Reproduce the material below line for line, leaving out the pictures.

Record extracts:
# # # # #
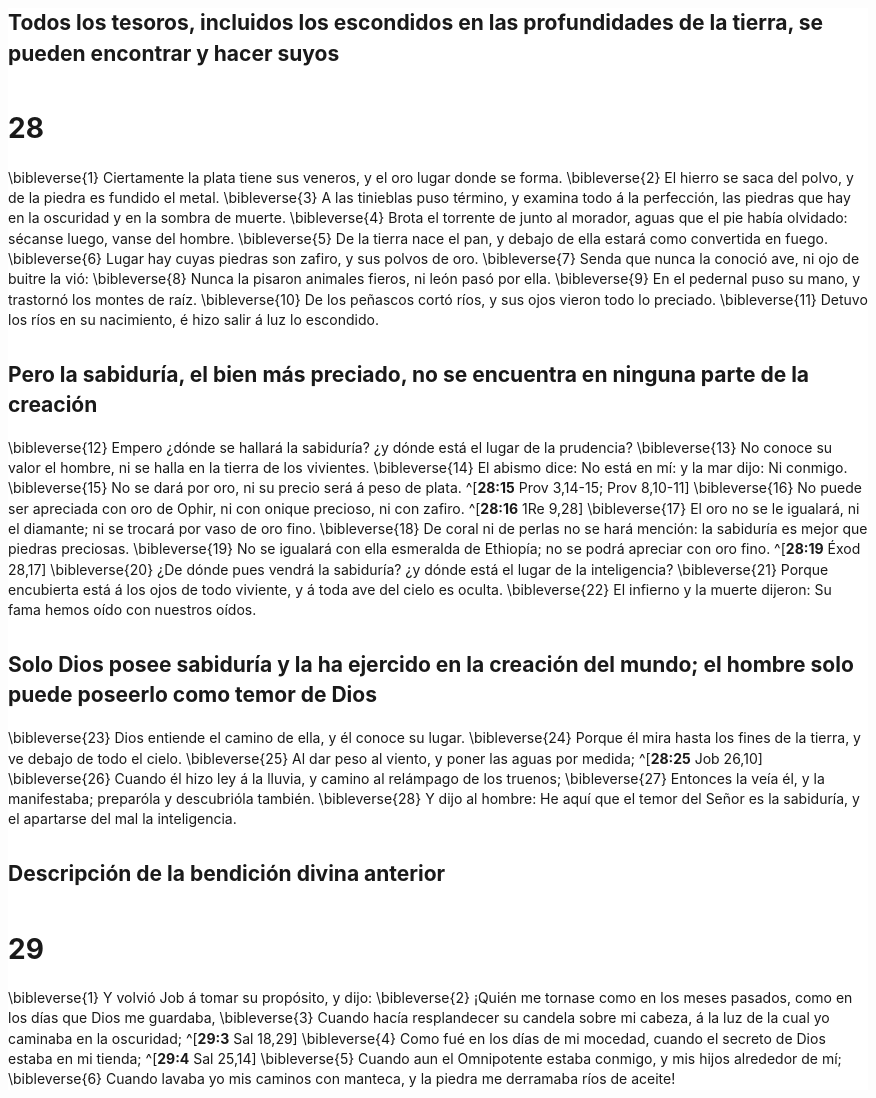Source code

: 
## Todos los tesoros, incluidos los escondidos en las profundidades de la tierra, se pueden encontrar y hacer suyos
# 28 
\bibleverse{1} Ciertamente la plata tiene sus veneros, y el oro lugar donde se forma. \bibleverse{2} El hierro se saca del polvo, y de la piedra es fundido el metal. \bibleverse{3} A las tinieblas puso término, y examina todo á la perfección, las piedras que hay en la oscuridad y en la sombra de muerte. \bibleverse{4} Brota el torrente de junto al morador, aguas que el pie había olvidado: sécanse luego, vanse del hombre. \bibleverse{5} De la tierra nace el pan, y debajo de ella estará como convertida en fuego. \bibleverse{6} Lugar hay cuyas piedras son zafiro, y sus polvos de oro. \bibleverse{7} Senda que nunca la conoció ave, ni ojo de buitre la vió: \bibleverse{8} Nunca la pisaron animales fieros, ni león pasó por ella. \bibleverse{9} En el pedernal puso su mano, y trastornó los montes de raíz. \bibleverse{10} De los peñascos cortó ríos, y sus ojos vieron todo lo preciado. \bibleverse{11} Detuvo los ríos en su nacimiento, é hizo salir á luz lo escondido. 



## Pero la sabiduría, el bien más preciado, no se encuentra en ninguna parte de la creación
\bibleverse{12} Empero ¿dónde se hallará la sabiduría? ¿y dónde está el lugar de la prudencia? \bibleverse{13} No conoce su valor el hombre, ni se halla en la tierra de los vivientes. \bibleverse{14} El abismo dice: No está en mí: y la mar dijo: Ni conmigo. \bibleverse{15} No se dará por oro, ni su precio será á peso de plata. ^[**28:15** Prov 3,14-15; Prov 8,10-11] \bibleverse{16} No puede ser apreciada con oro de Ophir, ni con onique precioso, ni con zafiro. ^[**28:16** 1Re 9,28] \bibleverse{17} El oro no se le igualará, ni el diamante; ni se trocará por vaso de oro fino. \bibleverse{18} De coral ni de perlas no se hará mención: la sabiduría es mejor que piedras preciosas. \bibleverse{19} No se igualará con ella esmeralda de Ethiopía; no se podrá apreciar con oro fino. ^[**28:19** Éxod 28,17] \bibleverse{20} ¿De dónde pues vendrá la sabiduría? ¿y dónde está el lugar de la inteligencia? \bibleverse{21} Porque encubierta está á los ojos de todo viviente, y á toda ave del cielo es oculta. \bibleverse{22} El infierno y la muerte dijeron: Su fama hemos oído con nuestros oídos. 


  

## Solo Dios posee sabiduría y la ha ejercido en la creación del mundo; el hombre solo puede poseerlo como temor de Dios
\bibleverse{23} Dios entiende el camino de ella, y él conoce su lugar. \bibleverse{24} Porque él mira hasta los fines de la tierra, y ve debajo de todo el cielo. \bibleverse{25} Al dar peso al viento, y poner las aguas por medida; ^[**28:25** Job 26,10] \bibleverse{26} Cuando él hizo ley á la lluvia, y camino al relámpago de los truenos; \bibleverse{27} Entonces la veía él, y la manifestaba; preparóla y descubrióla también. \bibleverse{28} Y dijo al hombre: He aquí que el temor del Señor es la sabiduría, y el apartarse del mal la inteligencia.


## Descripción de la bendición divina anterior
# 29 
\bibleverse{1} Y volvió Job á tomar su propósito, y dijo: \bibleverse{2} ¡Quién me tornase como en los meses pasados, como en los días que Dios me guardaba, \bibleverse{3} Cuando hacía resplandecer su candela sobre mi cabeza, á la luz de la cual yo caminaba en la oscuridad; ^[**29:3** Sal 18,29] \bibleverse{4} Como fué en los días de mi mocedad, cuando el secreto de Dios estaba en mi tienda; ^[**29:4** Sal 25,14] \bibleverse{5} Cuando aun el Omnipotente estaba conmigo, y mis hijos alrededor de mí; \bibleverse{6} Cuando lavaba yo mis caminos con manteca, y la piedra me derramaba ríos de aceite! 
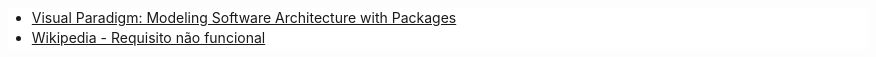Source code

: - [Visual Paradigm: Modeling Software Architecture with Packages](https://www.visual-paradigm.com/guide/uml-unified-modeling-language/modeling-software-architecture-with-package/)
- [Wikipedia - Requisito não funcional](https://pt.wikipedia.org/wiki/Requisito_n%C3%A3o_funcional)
# # # # #
Answer space:
Source code

: 
## Todos los tesoros, incluidos los escondidos en las profundidades de la tierra, se pueden encontrar y hacer suyos
# 28 
\bibleverse{1} Ciertamente la plata tiene sus veneros, y el oro lugar donde se forma. \bibleverse{2} El hierro se saca del polvo, y de la piedra es fundido el metal. \bibleverse{3} A las tinieblas puso término, y examina todo á la perfección, las piedras que hay en la oscuridad y en la sombra de muerte. \bibleverse{4} Brota el torrente de junto al morador, aguas que el pie había olvidado: sécanse luego, vanse del hombre. \bibleverse{5} De la tierra nace el pan, y debajo de ella estará como convertida en fuego. \bibleverse{6} Lugar hay cuyas piedras son zafiro, y sus polvos de oro. \bibleverse{7} Senda que nunca la conoció ave, ni ojo de buitre la vió: \bibleverse{8} Nunca la pisaron animales fieros, ni león pasó por ella. \bibleverse{9} En el pedernal puso su mano, y trastornó los montes de raíz. \bibleverse{10} De los peñascos cortó ríos, y sus ojos vieron todo lo preciado. \bibleverse{11} Detuvo los ríos en su nacimiento, é hizo salir á luz lo escondido. 



## Pero la sabiduría, el bien más preciado, no se encuentra en ninguna parte de la creación
\bibleverse{12} Empero ¿dónde se hallará la sabiduría? ¿y dónde está el lugar de la prudencia? \bibleverse{13} No conoce su valor el hombre, ni se halla en la tierra de los vivientes. \bibleverse{14} El abismo dice: No está en mí: y la mar dijo: Ni conmigo. \bibleverse{15} No se dará por oro, ni su precio será á peso de plata. ^[**28:15** Prov 3,14-15; Prov 8,10-11] \bibleverse{16} No puede ser apreciada con oro de Ophir, ni con onique precioso, ni con zafiro. ^[**28:16** 1Re 9,28] \bibleverse{17} El oro no se le igualará, ni el diamante; ni se trocará por vaso de oro fino. \bibleverse{18} De coral ni de perlas no se hará mención: la sabiduría es mejor que piedras preciosas. \bibleverse{19} No se igualará con ella esmeralda de Ethiopía; no se podrá apreciar con oro fino. ^[**28:19** Éxod 28,17] \bibleverse{20} ¿De dónde pues vendrá la sabiduría? ¿y dónde está el lugar de la inteligencia? \bibleverse{21} Porque encubierta está á los ojos de todo viviente, y á toda ave del cielo es oculta. \bibleverse{22} El infierno y la muerte dijeron: Su fama hemos oído con nuestros oídos. 


  

## Solo Dios posee sabiduría y la ha ejercido en la creación del mundo; el hombre solo puede poseerlo como temor de Dios
\bibleverse{23} Dios entiende el camino de ella, y él conoce su lugar. \bibleverse{24} Porque él mira hasta los fines de la tierra, y ve debajo de todo el cielo. \bibleverse{25} Al dar peso al viento, y poner las aguas por medida; ^[**28:25** Job 26,10] \bibleverse{26} Cuando él hizo ley á la lluvia, y camino al relámpago de los truenos; \bibleverse{27} Entonces la veía él, y la manifestaba; preparóla y descubrióla también. \bibleverse{28} Y dijo al hombre: He aquí que el temor del Señor es la sabiduría, y el apartarse del mal la inteligencia.


## Descripción de la bendición divina anterior
# 29 
\bibleverse{1} Y volvió Job á tomar su propósito, y dijo: \bibleverse{2} ¡Quién me tornase como en los meses pasados, como en los días que Dios me guardaba, \bibleverse{3} Cuando hacía resplandecer su candela sobre mi cabeza, á la luz de la cual yo caminaba en la oscuridad; ^[**29:3** Sal 18,29] \bibleverse{4} Como fué en los días de mi mocedad, cuando el secreto de Dios estaba en mi tienda; ^[**29:4** Sal 25,14] \bibleverse{5} Cuando aun el Omnipotente estaba conmigo, y mis hijos alrededor de mí; \bibleverse{6} Cuando lavaba yo mis caminos con manteca, y la piedra me derramaba ríos de aceite! 
Source code

: - [Visual Paradigm: Modeling Software Architecture with Packages](https://www.visual-paradigm.com/guide/uml-unified-modeling-language/modeling-software-architecture-with-package/)
- [Wikipedia - Requisito não funcional](https://pt.wikipedia.org/wiki/Requisito_n%C3%A3o_funcional)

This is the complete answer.